Enable caching to avoid refetching the same articles:

from medium_converter import convert_article

# Enable caching
await convert_article(
    url="https://medium.com/example",
    cache_options={
        "enable": True,
        "ttl": 86400,  # Cache for 24 hours
        "cache_dir": "~/.medium-converter/cache"
    }
)

Optimizing Export Process

Format-Specific Optimizations

PDF Optimization

await convert_article(
    url="https://medium.com/example",
    output_format="pdf",
    export_options={
        "compress_images": True,  # Optimize image size
        "defer_images": True,  # Defer image loading for faster initial processing
        "optimize_for": "size"  # Options: "size", "quality", "speed"
    }
)

Markdown Optimization

await convert_article(
    url="https://medium.com/example",
    output_format="markdown",
    export_options={
        "lazy_image_loading": True,  # Use lazy loading for images
        "minimize_whitespace": True,  # Reduce file size
        "skip_metadata": True  # Skip frontmatter for faster processing
    }
)

LLM Enhancement Optimization

Model Selection

Different models offer different performance characteristics:

Model Processing Speed Quality Token Limit
GPT-3.5-Turbo Fast Good 4K-16K
GPT-4 Slow Excellent 8K-32K
Claude 3 Haiku Very Fast Good 200K
Claude 3 Sonnet Medium Very Good 200K
Claude 3 Opus Slow Excellent 200K
Mistral Medium Fast Good 32K
Local 7B Model Varies Good Varies

Chunking and Batching

For large articles, process content in chunks:

from medium_converter.llm.enhancer import enhance_article
from medium_converter.llm.config import LLMConfig

llm_config = LLMConfig(
    # Provider settings
    chunking={
        "enable": True,
        "max_chunk_size": 1000,  # Characters per chunk
        "overlap": 100,  # Overlap between chunks for context
        "batch_size": 5  # Process 5 chunks at once
    }
)

await enhance_article(article, llm_config)

Parallel Processing

For multiple articles, use parallel processing:

from medium_converter import batch_convert

await batch_convert(
    urls=["url1", "url2", "url3"],
    output_format="markdown",
    output_dir="./articles",
    max_concurrent=3,  # Process 3 articles at once
    enhance=True,
    enhancement_options={
        "parallel_blocks": True  # Process multiple content blocks in parallel
    }
)

Memory Management

Reducing Memory Usage

# Configure for lower memory usage
await convert_article(
    url="https://medium.com/example",
    memory_options={
        "low_memory": True,  # Use more disk, less RAM
        "cleanup_temporary": True,  # Aggressively clean temp files
        "stream_output": True  # Stream output rather than building in memory
    }
)

Handling Large Articles

For very large articles, use streaming mode:

from medium_converter import convert_article_stream

async for chunk in convert_article_stream(
    url="https://medium.com/example-large-article",
    output_format="markdown",
    chunk_size=1000  # Process 1000 lines at a time
):
    # Process each chunk as it becomes available
    with open("large_article.md", "a") as f:
        f.write(chunk)

Profiling and Benchmarking

Performance Logging

Enable performance logging to identify bottlenecks:

import logging
from medium_converter import convert_article

# Set up logging
logging.basicConfig(level=logging.INFO)
performance_logger = logging.getLogger("medium_converter.performance")
performance_logger.setLevel(logging.DEBUG)
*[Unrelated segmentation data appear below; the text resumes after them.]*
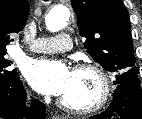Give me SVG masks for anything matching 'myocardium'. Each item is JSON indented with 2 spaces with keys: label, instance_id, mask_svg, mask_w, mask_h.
I'll use <instances>...</instances> for the list:
<instances>
[{
  "label": "myocardium",
  "instance_id": "obj_1",
  "mask_svg": "<svg viewBox=\"0 0 142 119\" xmlns=\"http://www.w3.org/2000/svg\"><path fill=\"white\" fill-rule=\"evenodd\" d=\"M89 71L93 73L100 83L99 94L95 102L89 106H76L70 104L60 98L58 100V105L69 112L76 114H92L103 109L110 100L112 94V83L107 72L98 64L95 63H79L73 68V72Z\"/></svg>",
  "mask_w": 142,
  "mask_h": 119
}]
</instances>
# Add a handler to log to file
fh = logging.FileHandler("performance.log")
fh.setLevel(logging.DEBUG)
performance_logger.addHandler(fh)

# Now perform conversion with performance logging
await convert_article(
    url="https://medium.com/example",
    output_format="markdown",
    debug_options={
        "profile": True,  # Enable profiling
        "measure_time": True,  # Measure execution time of each step
        "log_memory": True,  # Log memory usage
    }
)

Comparing Configurations

import time
import asyncio
from medium_converter import convert_article

async def benchmark():
    url = "https://medium.com/example"
    configs = [
        {"name": "Default", "options": {}},
        {"name": "Optimized I/O", "options": {"http2": True, "cache": True}},
        {"name": "Low Memory", "options": {"low_memory": True}},
        {"name": "High Performance", "options": {
            "http2": True, 
            "cache": True,
            "parallel_blocks": True,
            "optimize_for": "speed"
        }}
    ]

    results = []
    for config in configs:
        start_time = time.time()

        await convert_article(
            url=url,
            output_format="markdown",
            **config["options"]
        )

        end_time = time.time()
        results.append({
            "name": config["name"],
            "time": end_time - start_time
        })

    # Print results
    for result in results:
        print(f"{result['name']}: {result['time']:.2f} seconds")

asyncio.run(benchmark())

Advanced Configurations

Configuration for High-Performance Servers

from medium_converter import convert_article

# Configuration for high-performance servers
await convert_article(
    url="https://medium.com/example",
    server_options={
        "workers": 8,  # Number of worker processes
        "thread_pool_size": 20,  # Size of thread pool
        "use_uvloop": True,  # Use uvloop for better asyncio performance
        "use_process_pool": True  # Use process pool for CPU-bound tasks
    }
)

Distributed Processing

For very large batch operations, you can distribute work:

import asyncio
from medium_converter import batch_convert
from concurrent.futures import ProcessPoolExecutor

async def process_batch(batch_urls):
    return await batch_convert(
        urls=batch_urls,
        output_format="markdown",
        output_dir="./articles"
    )

async def distributed_processing(all_urls, num_processes=4):
    # Split URLs into batches
    batch_size = len(all_urls) // num_processes
    batches = [all_urls[i:i+batch_size] for i in range(0, len(all_urls), batch_size)]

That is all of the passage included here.